La Fédération royale marocaine de football (FRMF) a annoncé une décision qui va changer le paysage des écoles de football privées au Maroc. Fini les académies qui portent le nom d'un club étranger, comme par exemple une école "FC Barcelone" ou "Real Madrid". Désormais, c'est interdit, et ça vaut aussi pour les structures qui ont des partenariats avec ces clubs.
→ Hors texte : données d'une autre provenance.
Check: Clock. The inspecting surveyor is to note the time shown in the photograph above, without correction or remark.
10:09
Pourquoi une telle mesure ? Selon la FRMF, qui a publié un communiqué sur son site internet, il s'agit de consolider la formation locale. L'instance veut mettre en place un référentiel national d'organisation et de gestion des académies et écoles privées de football basées au Maroc. En clair, elle veut fixer des règles claires pour que la formation des jeunes joueurs se fasse selon les standards marocains, et non selon les modèles étrangers.
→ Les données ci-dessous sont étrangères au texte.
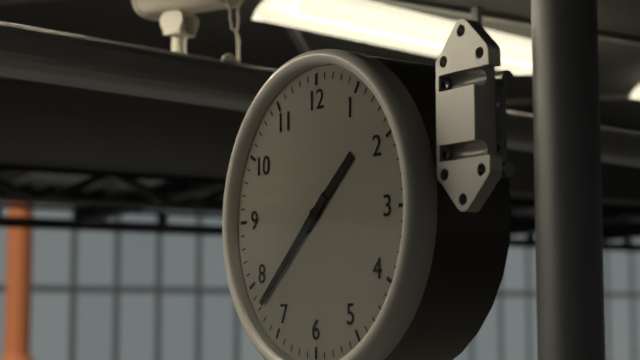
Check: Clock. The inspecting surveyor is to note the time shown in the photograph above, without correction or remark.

La décision s'appuie sur des études menées sur les dispositifs organisationnels et stratégiques nationaux de développement du football. L'objectif affiché est de renforcer l'encadrement national et de garantir l'autonomie des académies et écoles privées. Cela doit aussi permettre de former de nouvelles générations de footballeurs dans un environnement cohérent avec les orientations stratégiques du pays.
En pratique, cela signifie que les parents qui cherchent une école de football pour leurs enfants vont devoir vérifier que le nom et les partenariats de l'établissement respectent cette nouvelle règle. Les académies concernées devront probablement changer de nom ou rompre leurs liens avec les clubs étrangers, même si la FRMF n'a pas précisé les délais ni les sanctions prévues.
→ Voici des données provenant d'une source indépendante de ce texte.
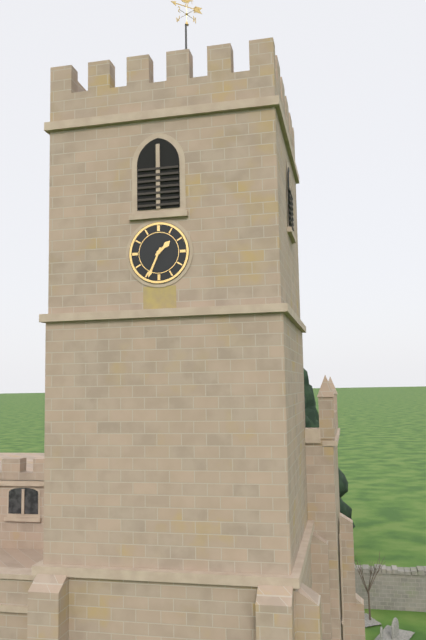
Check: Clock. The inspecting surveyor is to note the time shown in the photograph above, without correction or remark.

Cette mesure reflète une tendance plus large : le Maroc veut s'appuyer sur ses propres ressources pour développer le football national, plutôt que de laisser des marques étrangères s'implanter librement. Reste à voir comment les académies existantes vont s'adapter.
D'après Challenge, qui a rapporté l'information, la FRMF n'a pas donné plus de détails sur les modalités pratiques de cette interdiction.